Não posso discordar mais dessa visão. A nossa classe política, principalmente a que medrou depois do 25 de Abril, está tão cheia de Relvas que nada mais é que um imenso relvado. Gente que se arrimou à política para subir na vida, para ser alguém, para enriquecer depressa e muito, para se pavonear nos patamares e nas varandas do poder. E para no poder se manter – e à respectiva seita – a qualquer custo. Gente que sabe que pode fazer tudo menos pôr em causa o capital financeiro e as suas receitas económicas, já que é da babugem dele que vieram. E para lá voltarão, se souberem comportar-se. Gente que se deslumbrou na vertigem do mando, do poder, e que soube criar um ninho de promiscuidades lodosas onde se deita a mão a tudo o que se ambiciona, seja uma licenciatura fantasma, sejam luvas e comissões por benesses concedidas, sejam leis à medida dos muitos Eldorados estabelecidos para abrigar as várias quadrilhas que da democracia se alimentam. Gente que se esconde em lojas, sacristias, confessionários e noutros reposteiros do género, partindo e repartindo os bens que a poderosa besta que os elege ainda produz. Chamam-se Relvas, Sócrates, Varas, Loureiros (tanto os Valentins, como os Dias), Amarais, Felgueiras, Isaltinos, Limas, Ricardos Rodrigues, Melancias, Monterrosos, Abílios Curtos, Oliveiras e Costas. E até Soares, Cavacos e outros césares não se livraram de salpicos que em nada abonam o estatuto que gostam de apregoar.

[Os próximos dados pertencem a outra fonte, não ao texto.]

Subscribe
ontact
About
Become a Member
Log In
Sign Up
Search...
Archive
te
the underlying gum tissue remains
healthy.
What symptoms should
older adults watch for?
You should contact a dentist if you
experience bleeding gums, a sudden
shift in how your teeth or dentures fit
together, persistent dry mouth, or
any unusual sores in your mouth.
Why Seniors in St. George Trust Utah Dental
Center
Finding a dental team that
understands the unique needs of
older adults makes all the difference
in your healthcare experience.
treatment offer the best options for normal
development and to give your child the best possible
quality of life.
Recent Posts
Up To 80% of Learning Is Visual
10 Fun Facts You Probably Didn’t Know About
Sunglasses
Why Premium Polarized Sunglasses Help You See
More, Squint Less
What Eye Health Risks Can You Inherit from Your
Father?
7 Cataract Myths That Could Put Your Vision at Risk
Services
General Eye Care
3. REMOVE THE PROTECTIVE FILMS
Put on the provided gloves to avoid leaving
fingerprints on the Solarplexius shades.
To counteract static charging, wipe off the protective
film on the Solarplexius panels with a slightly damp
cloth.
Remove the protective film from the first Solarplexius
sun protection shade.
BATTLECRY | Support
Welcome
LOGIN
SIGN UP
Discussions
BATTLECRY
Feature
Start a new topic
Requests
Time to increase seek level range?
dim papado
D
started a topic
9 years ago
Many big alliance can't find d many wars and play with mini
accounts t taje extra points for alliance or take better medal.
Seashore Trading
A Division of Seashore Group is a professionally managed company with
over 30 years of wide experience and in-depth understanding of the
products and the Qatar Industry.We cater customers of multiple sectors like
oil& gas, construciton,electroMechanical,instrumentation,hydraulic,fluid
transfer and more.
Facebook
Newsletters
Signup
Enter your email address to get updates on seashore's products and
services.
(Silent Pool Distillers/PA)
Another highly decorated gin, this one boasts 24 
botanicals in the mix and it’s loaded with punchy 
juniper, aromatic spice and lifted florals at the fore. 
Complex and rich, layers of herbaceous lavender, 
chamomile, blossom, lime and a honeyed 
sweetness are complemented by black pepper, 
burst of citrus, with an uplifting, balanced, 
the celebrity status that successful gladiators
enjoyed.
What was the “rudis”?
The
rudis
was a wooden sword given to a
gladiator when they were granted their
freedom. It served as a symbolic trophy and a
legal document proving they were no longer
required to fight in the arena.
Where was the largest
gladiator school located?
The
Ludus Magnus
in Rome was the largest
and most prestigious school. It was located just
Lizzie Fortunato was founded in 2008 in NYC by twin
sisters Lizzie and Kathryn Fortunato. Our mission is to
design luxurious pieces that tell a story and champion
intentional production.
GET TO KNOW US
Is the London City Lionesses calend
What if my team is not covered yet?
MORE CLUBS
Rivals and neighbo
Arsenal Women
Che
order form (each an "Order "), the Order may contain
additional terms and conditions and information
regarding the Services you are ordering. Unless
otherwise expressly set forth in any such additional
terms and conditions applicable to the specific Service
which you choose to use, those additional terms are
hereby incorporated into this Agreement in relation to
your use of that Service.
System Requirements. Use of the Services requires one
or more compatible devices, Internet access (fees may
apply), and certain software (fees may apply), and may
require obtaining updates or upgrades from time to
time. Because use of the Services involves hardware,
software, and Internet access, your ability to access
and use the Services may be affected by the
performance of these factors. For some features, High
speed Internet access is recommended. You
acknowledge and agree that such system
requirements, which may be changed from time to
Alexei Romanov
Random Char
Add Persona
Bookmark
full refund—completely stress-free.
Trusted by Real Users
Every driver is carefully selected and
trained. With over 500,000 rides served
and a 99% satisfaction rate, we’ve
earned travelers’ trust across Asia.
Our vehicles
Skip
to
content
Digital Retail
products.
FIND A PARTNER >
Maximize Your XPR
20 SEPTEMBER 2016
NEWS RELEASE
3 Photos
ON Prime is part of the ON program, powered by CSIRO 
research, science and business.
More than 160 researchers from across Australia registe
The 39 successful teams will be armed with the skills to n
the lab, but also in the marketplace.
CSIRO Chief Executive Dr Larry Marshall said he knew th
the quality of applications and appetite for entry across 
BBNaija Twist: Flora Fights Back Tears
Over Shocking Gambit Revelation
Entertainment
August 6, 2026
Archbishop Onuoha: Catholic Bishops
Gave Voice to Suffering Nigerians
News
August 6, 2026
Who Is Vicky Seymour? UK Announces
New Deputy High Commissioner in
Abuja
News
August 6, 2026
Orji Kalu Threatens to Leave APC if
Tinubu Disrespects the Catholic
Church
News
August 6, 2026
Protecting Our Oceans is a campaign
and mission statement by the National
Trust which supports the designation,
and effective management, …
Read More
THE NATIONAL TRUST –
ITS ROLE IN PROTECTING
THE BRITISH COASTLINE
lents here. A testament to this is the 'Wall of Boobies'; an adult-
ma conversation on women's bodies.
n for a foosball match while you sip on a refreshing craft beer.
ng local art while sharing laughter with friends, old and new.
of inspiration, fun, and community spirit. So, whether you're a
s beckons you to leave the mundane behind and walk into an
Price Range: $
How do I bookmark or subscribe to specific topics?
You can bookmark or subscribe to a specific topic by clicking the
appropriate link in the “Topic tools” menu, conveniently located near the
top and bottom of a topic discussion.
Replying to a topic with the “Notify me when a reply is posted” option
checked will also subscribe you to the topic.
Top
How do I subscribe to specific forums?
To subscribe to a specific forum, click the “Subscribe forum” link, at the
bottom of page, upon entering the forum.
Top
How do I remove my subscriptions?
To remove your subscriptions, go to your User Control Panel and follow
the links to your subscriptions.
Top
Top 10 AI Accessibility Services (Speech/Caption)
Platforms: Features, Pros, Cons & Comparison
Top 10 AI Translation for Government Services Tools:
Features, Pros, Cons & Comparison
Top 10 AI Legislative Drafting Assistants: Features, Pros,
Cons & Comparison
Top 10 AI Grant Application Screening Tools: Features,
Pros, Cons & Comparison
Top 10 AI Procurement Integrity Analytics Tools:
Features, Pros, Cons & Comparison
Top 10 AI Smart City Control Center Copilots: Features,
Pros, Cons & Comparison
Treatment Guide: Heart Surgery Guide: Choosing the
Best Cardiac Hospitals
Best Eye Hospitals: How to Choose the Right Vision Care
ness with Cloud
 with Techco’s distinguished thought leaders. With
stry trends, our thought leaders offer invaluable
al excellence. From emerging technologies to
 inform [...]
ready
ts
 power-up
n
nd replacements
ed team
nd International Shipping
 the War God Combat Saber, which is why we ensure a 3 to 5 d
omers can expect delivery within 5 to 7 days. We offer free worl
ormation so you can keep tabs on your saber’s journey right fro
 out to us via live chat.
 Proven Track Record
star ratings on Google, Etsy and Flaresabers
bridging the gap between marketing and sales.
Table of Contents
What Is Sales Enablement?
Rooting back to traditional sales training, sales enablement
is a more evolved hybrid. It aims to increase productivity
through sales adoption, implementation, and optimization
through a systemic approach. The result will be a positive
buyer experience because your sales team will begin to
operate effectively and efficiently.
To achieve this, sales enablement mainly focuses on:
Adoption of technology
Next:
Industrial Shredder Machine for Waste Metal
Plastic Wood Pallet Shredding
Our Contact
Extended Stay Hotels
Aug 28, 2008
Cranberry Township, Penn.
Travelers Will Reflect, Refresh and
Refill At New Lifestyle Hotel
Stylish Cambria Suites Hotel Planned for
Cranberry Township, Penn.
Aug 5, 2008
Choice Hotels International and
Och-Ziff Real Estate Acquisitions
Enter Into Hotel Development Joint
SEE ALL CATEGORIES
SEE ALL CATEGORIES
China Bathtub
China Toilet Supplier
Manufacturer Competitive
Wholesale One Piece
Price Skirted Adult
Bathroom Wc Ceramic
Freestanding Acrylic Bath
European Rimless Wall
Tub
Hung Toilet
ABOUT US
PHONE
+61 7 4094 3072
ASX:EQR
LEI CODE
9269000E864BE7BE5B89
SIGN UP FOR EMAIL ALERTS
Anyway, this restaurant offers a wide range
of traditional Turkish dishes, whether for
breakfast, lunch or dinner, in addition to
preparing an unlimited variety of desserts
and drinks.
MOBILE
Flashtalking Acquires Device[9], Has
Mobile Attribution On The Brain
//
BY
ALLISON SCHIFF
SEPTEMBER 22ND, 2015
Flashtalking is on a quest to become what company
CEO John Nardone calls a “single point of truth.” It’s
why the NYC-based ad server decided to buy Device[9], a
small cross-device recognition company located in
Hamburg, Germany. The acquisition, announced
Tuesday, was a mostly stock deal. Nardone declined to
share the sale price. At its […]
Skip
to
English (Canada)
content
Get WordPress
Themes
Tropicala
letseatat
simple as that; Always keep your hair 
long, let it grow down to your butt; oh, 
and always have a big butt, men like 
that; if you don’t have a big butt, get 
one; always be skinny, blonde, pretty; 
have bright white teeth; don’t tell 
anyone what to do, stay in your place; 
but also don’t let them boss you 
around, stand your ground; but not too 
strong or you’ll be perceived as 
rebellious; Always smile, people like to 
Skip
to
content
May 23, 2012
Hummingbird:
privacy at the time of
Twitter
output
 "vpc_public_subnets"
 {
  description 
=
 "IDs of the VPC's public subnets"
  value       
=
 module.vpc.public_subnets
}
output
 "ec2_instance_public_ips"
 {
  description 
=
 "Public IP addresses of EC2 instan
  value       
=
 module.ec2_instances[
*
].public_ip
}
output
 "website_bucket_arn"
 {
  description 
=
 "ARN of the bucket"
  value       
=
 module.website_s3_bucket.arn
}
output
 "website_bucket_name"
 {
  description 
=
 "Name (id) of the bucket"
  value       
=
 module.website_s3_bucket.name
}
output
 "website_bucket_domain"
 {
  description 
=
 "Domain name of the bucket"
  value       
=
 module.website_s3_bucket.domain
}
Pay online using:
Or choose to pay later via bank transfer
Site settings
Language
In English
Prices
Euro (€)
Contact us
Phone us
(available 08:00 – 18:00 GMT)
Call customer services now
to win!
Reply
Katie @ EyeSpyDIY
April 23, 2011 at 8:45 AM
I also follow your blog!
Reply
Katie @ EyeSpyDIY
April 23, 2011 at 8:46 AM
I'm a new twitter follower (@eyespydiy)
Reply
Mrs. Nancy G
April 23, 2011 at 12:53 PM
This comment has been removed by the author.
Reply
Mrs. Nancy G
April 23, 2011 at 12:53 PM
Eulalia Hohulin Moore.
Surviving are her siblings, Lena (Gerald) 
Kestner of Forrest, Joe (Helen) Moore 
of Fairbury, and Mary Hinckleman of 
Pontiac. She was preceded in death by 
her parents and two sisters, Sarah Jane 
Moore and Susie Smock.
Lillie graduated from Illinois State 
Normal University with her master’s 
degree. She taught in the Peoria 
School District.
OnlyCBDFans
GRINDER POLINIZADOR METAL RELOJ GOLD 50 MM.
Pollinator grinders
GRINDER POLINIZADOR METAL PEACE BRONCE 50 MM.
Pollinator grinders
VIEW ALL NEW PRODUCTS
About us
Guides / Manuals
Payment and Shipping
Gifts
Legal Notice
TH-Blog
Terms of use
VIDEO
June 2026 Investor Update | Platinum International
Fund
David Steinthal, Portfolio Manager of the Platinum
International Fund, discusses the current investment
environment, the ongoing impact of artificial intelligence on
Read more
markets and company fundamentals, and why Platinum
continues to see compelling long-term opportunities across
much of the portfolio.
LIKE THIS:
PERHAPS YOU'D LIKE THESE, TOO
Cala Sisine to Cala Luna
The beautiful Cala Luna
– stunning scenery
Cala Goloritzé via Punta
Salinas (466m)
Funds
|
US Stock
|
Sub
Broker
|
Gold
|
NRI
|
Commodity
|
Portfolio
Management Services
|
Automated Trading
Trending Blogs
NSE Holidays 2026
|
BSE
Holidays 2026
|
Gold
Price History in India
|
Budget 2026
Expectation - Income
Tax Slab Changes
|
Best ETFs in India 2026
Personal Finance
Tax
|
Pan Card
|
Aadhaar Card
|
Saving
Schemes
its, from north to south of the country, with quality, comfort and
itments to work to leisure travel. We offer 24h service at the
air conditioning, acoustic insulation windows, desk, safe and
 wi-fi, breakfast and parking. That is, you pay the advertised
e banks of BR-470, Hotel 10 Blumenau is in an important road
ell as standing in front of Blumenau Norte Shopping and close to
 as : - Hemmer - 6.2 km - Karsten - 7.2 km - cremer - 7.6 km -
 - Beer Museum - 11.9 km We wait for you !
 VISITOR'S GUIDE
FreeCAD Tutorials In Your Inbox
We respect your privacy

Mas porque garanto ainda que o Relvas – o doutor Relvas – também representa o português comum? Porque não tenho a mínima dúvida que muito mais de metade do eleitorado – talvez uns setenta por cento – daria o seu voto a este «doutor» e ao outro «engenheiro», caso um dia eles voltassem a pedir-lho.
Quero eu dizer que a maioria dos portugueses ou é como Relvas e Sócrates, ou gostaria muito de o ser.


(João Carlos Pereira)

Crónica lida nas “Provocações” da Rádio Baía em 18/07/2012.